_Tasks for this exercise_.
[1] The newsletter below opens by announcing what it has today. List each of those items.
[2] Answer these questions from the newsletter below:
(a) Who is filling in for Jenn today?
(b) Which company sponsored the newsletter?
(c) How old is the houseboy Ren?

_Text block_.
** start **

Hello and happy Tuesday, darklings! It’s me, Liberty! I have attached myself to Jenn’s brain stem, and I am now driving the mother ship. Or she asked me to fill in for her today. One of these things is true. Either way, I am excited to be here! Today we’ve got the teaser for His Dark Materials, wormholes in IKEA, upcoming new releases, a review of Gideon the Ninth by Tamsyn Muir, and more.
Sponsored by Flatiron Books
The Night Tiger pulls readers into a world of servants and masters, age-old superstition and modern idealism, sibling rivalry and forbidden love. Ji Lin is a dancehall girl to help pay off her mother’s Mahjong debts. But when one of her dance partners accidentally leaves behind a gruesome souvenir, she may finally get the adventure she’s been longing for. Eleven-year-old houseboy Ren is also on a mission, to fulfill his former master’s dying wish: that Ren find the man’s finger, lost years ago, and bury it with his body. Ji Lin and Ren’s dangerous paths crisscross in this dazzling novel.

** end **

[Raw records]
** start **

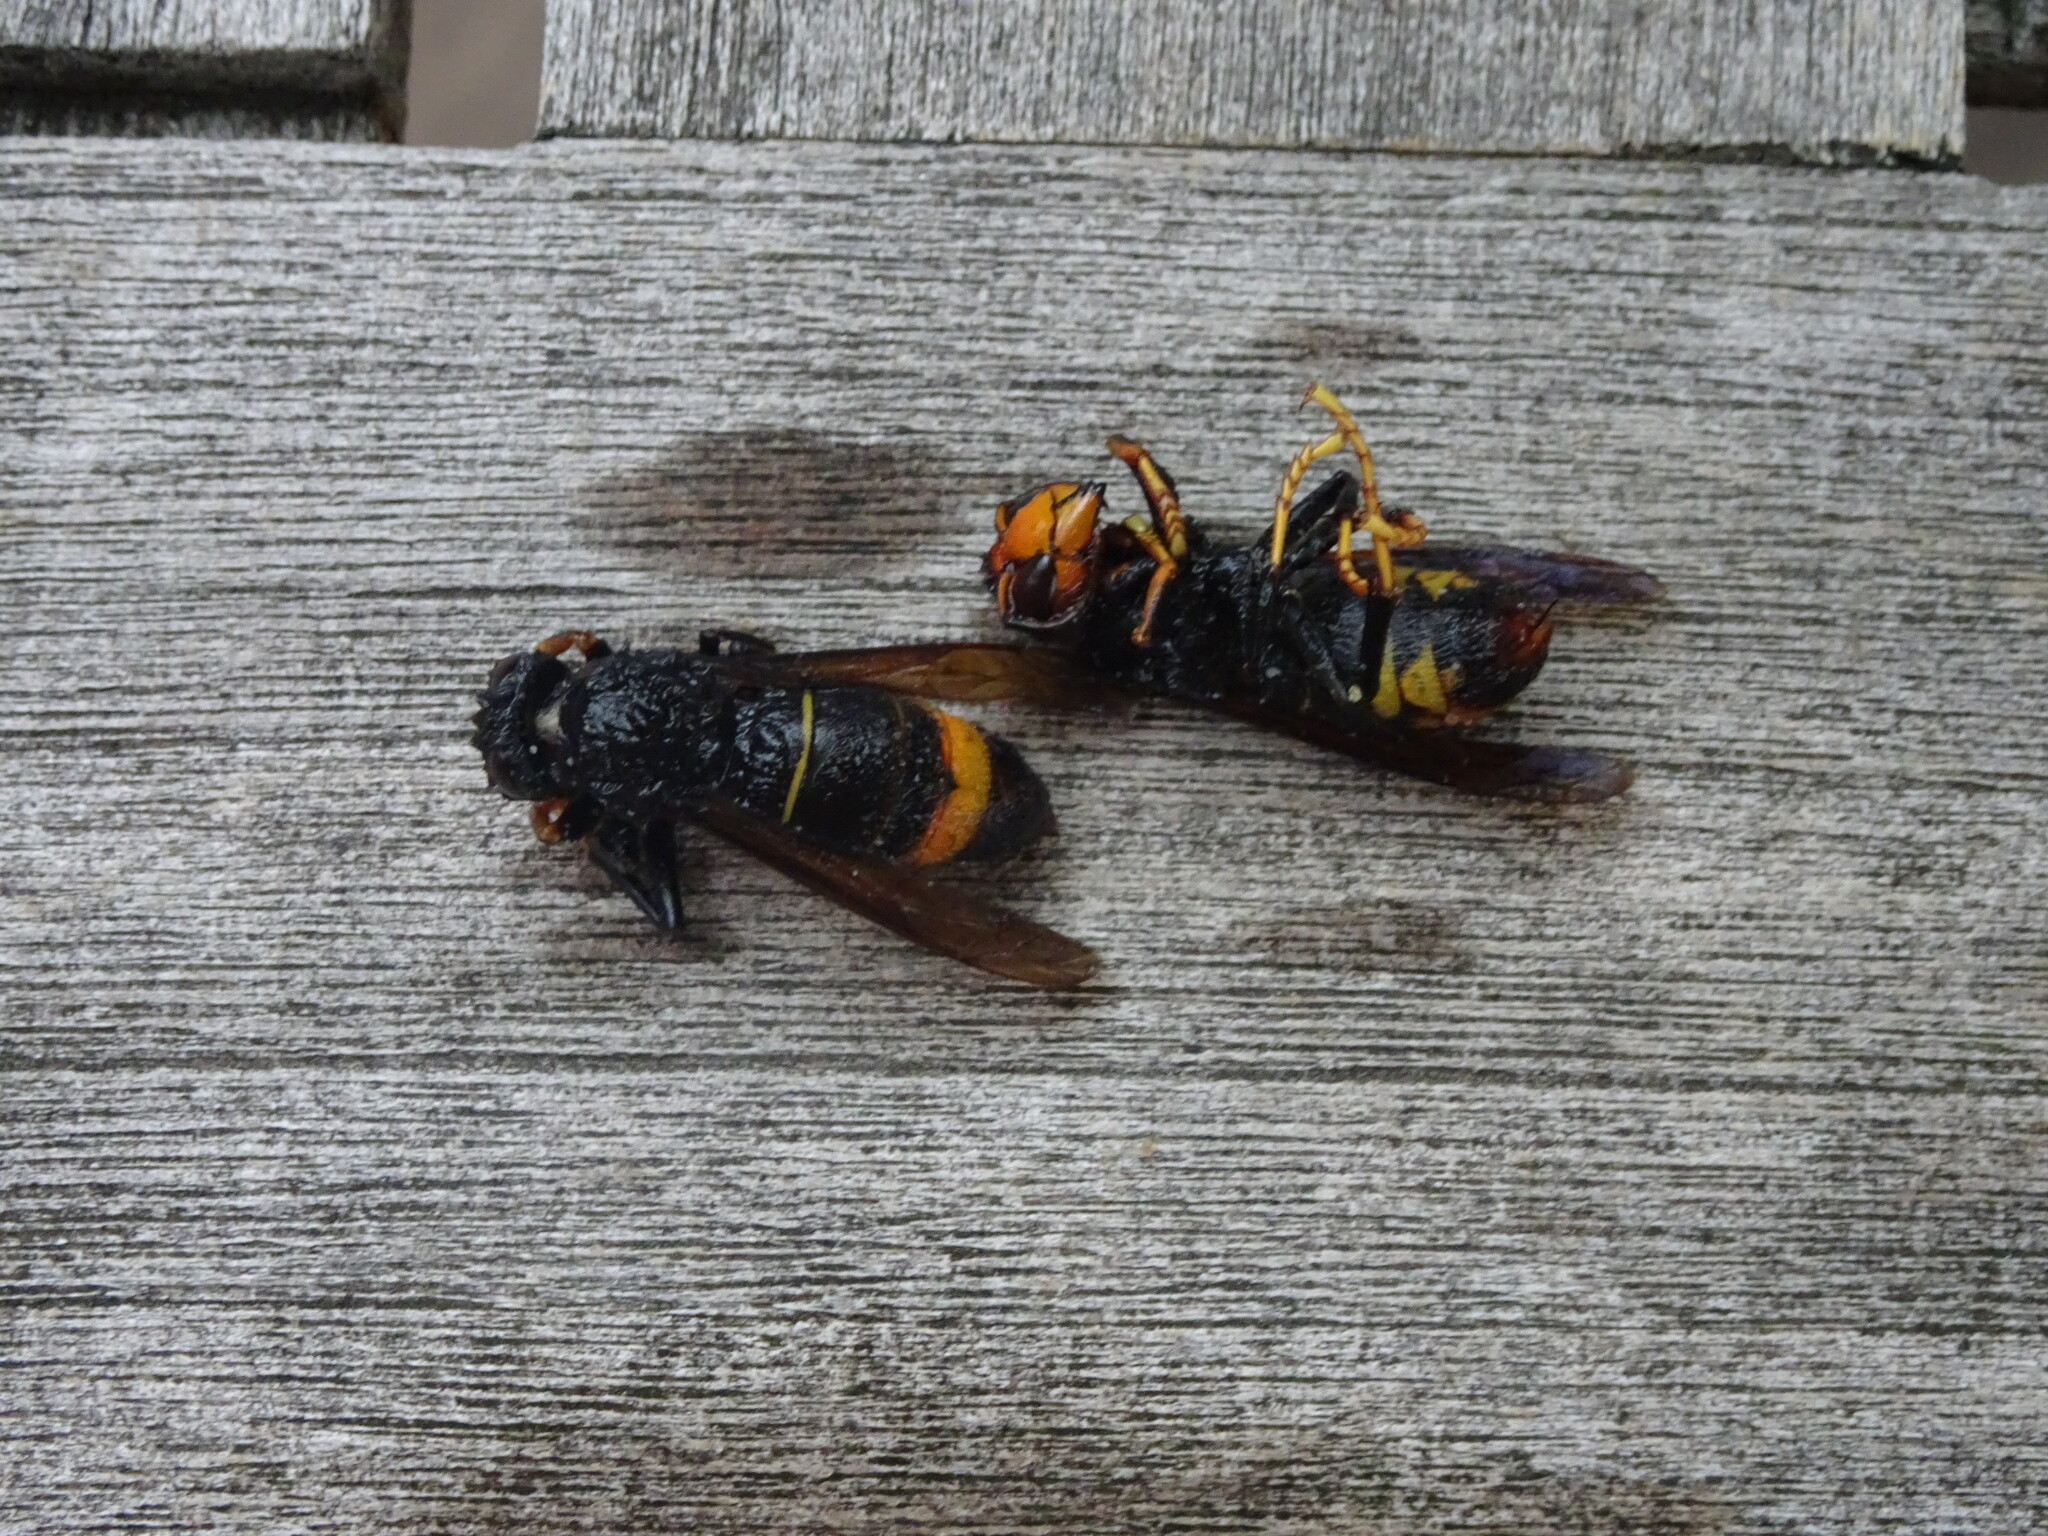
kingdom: Animalia
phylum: Arthropoda
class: Insecta
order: Hymenoptera
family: Vespidae
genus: Vespa
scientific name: Vespa velutina
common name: Asian hornet
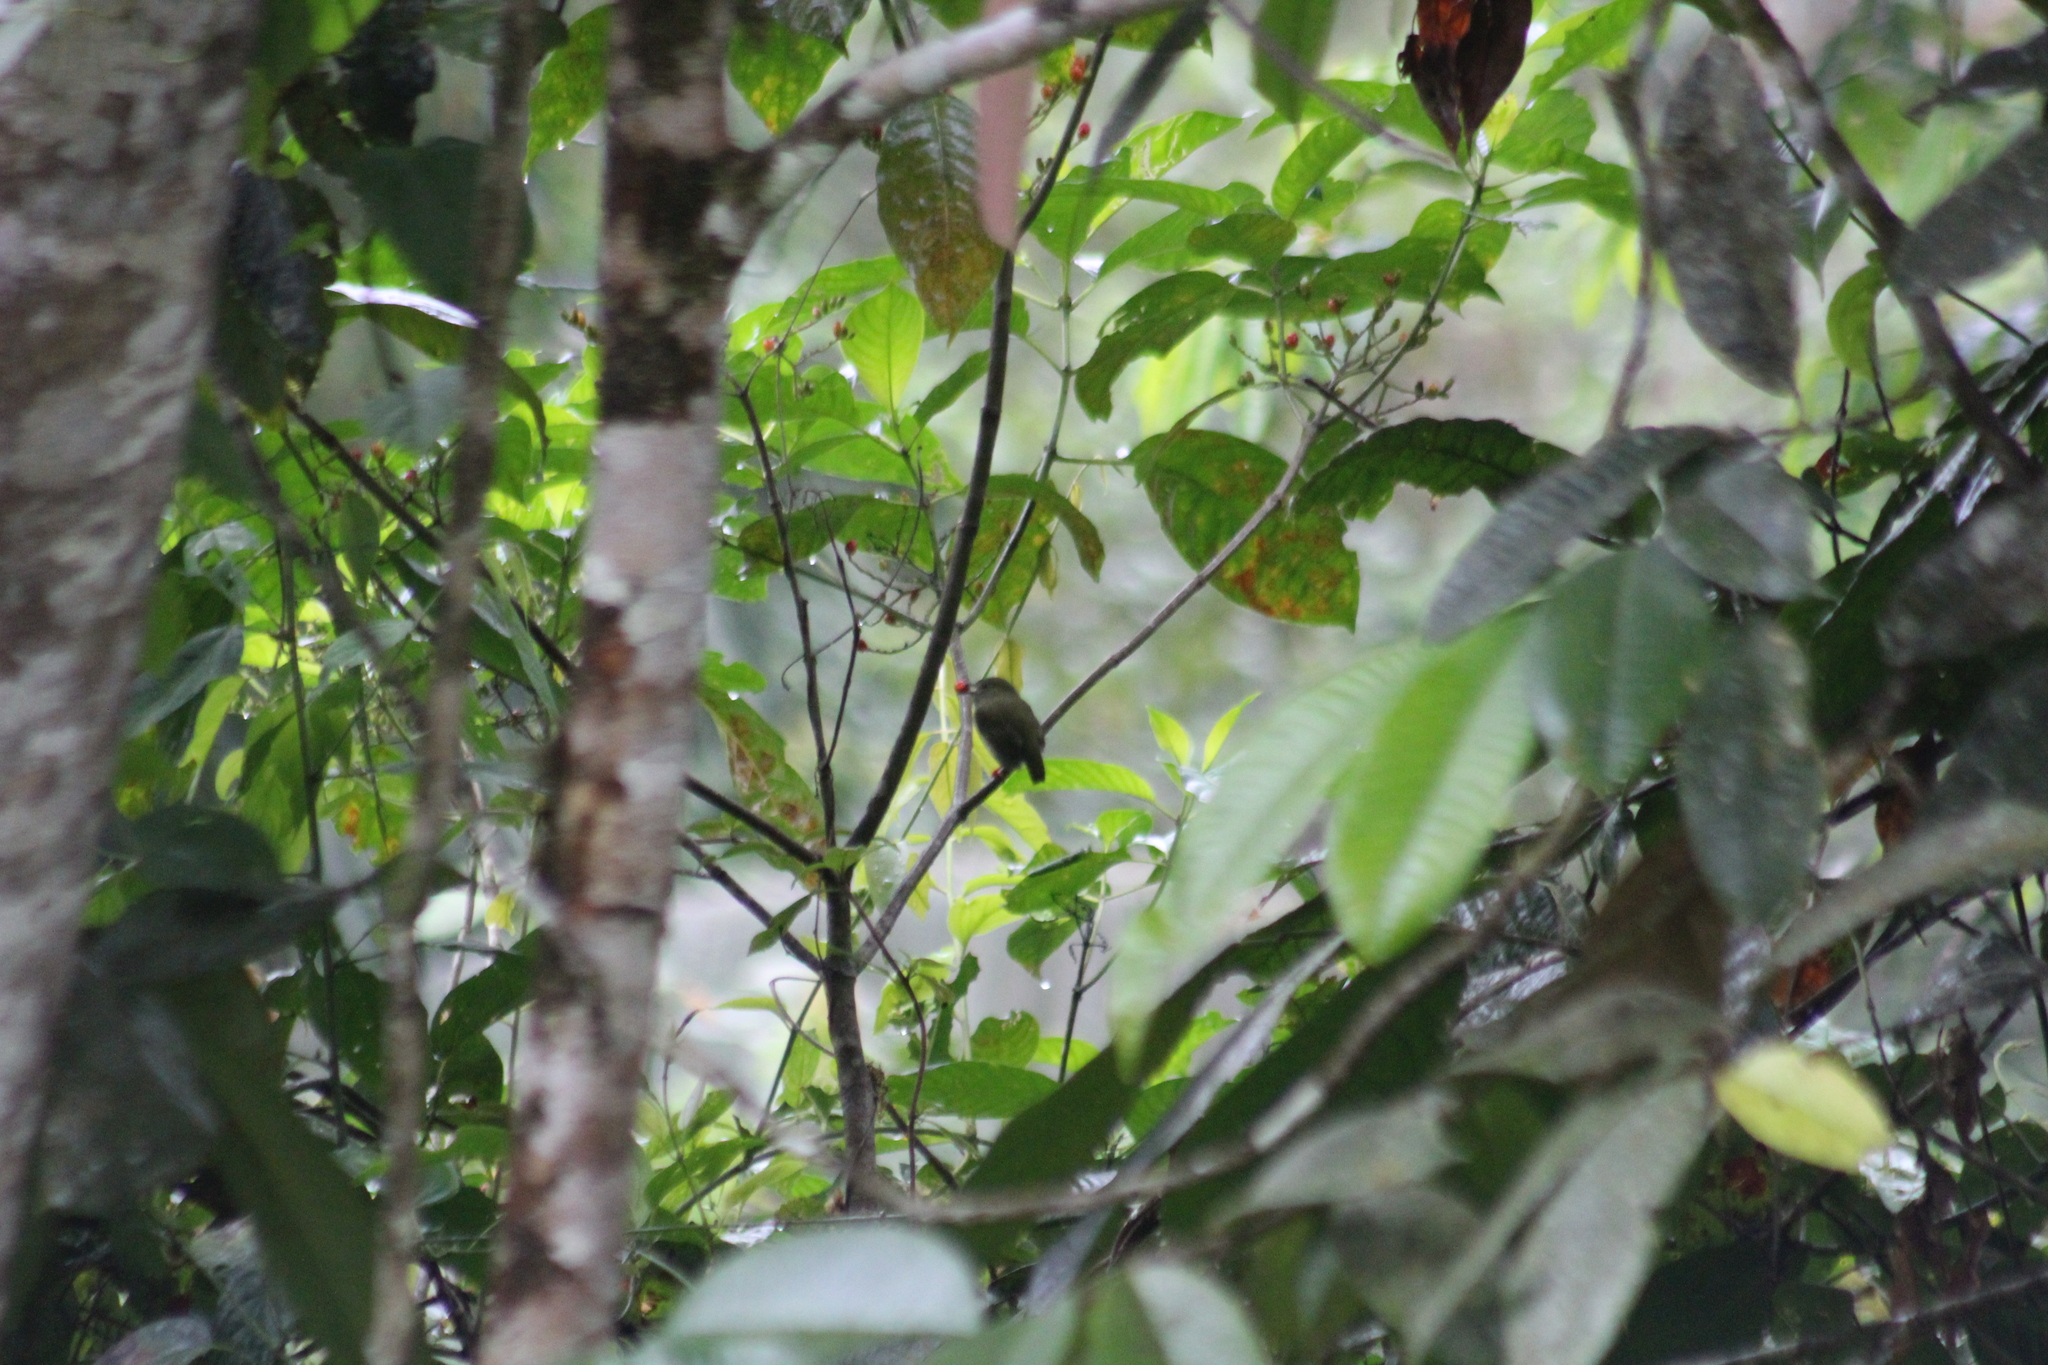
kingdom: Animalia
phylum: Chordata
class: Aves
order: Passeriformes
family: Pipridae
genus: Manacus
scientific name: Manacus manacus
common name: White-bearded manakin
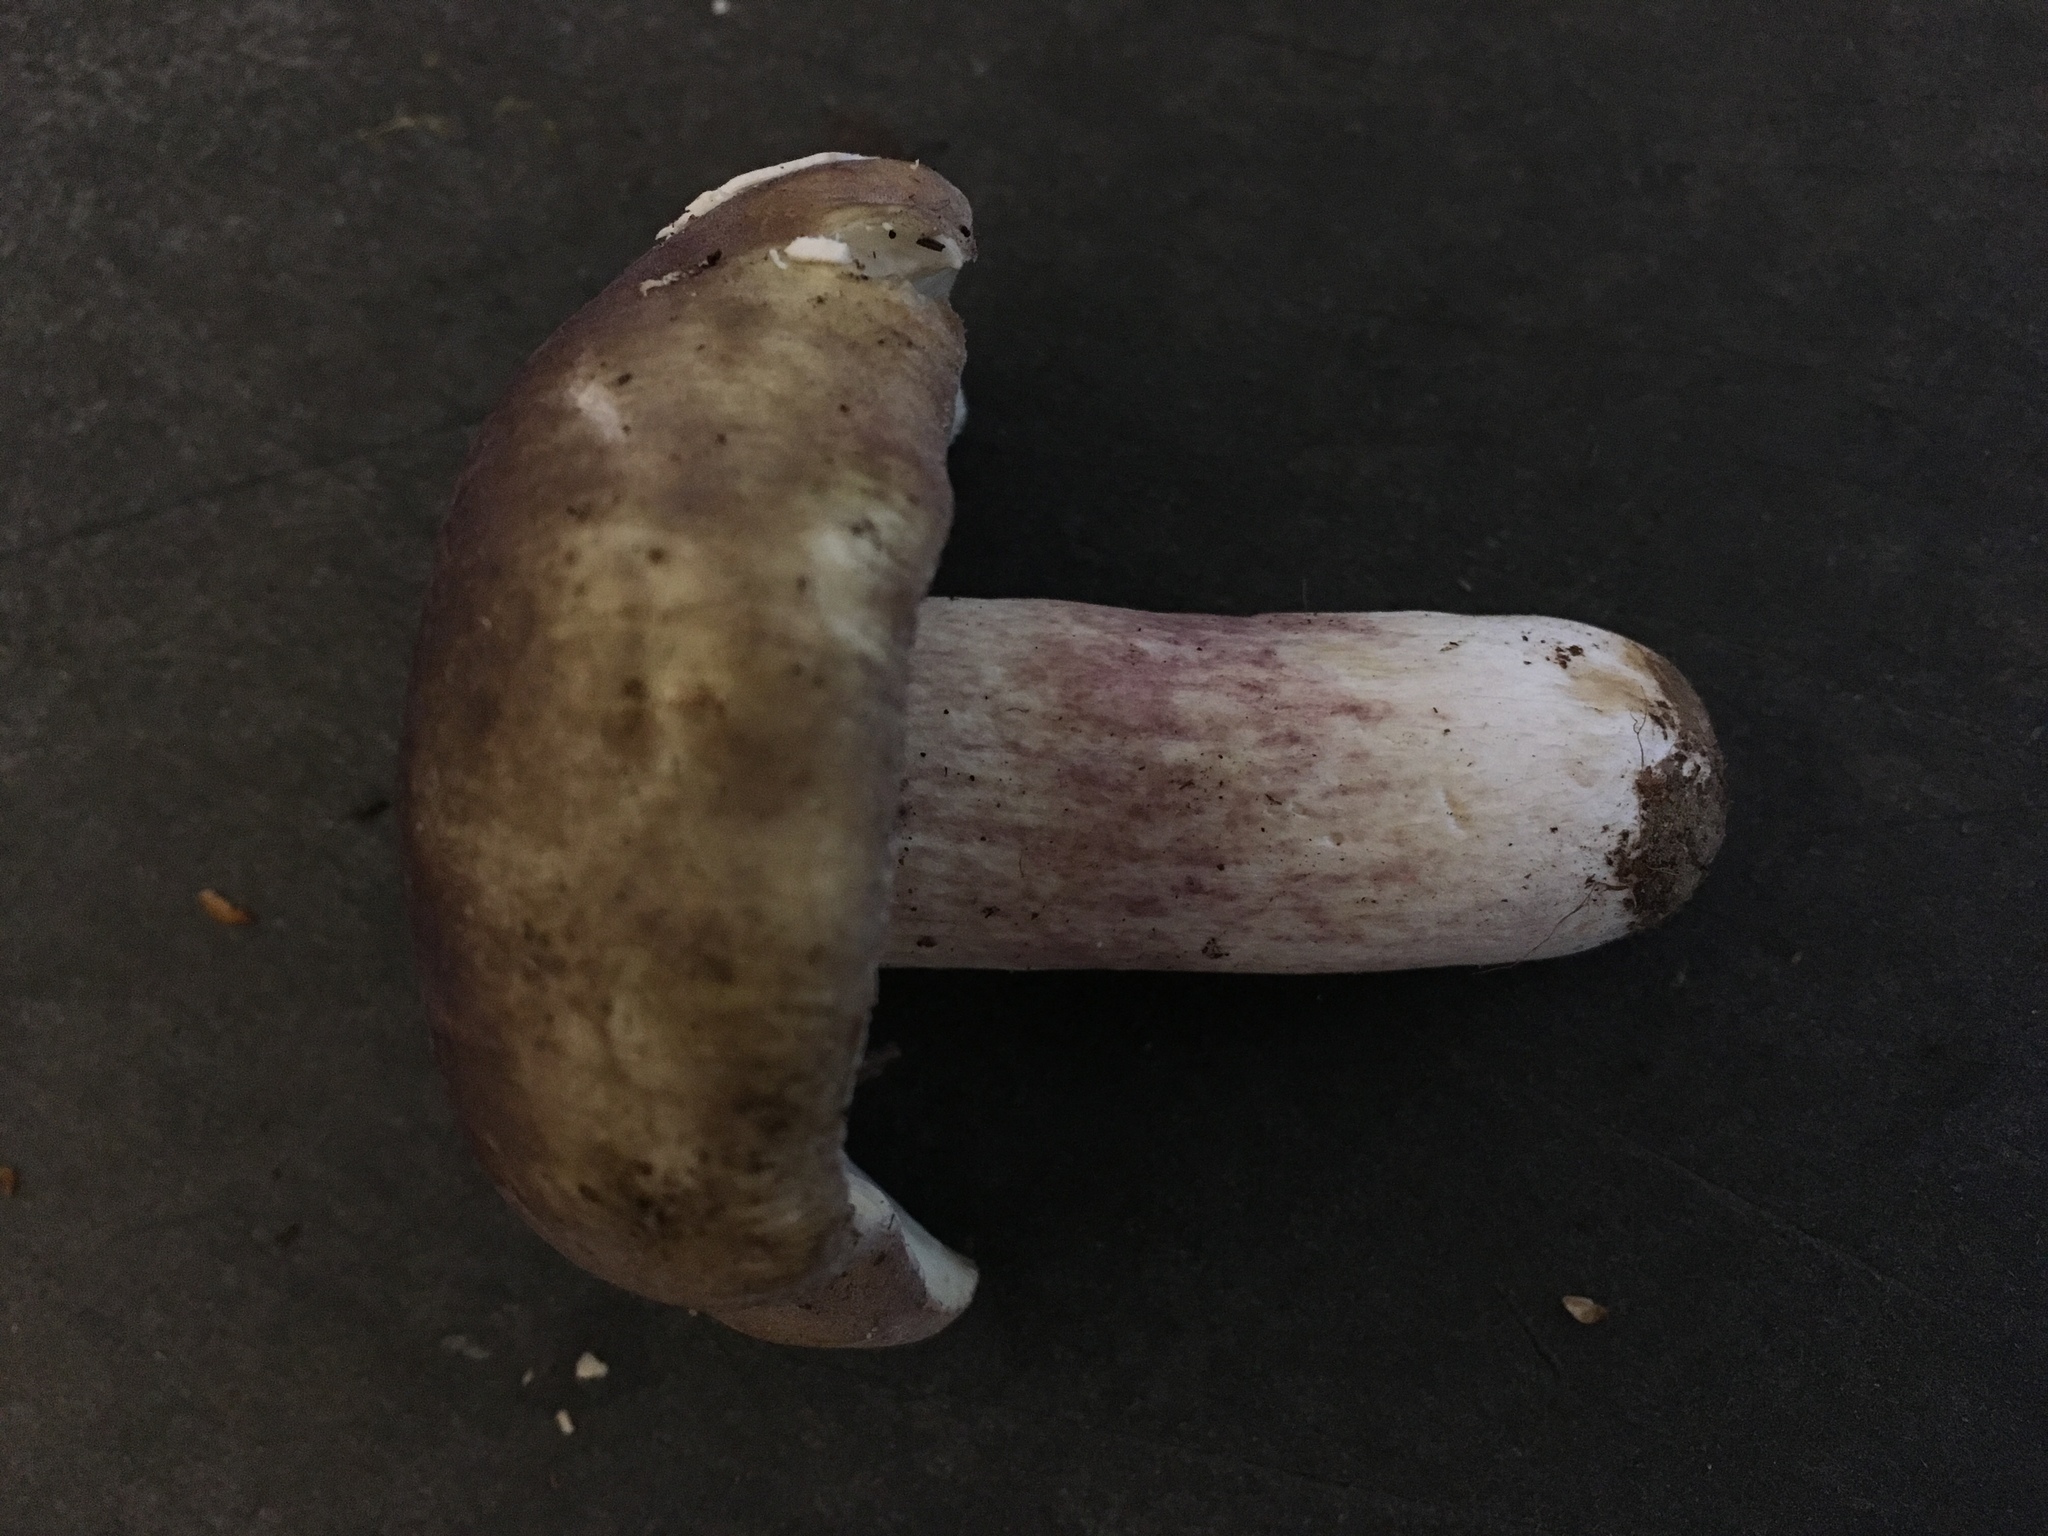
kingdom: Fungi
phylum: Basidiomycota
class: Agaricomycetes
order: Russulales
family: Russulaceae
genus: Russula
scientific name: Russula olivacea
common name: Olive brittlegill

** end **

_Task-by-task solutions_.
[1]
- The teaser for His Dark Materials
- Wormholes in IKEA
- Upcoming new releases
- A review of Gideon the Ninth by Tamsyn Muir

[2]
(a) Liberty
(b) Flatiron Books
(c) Eleven years old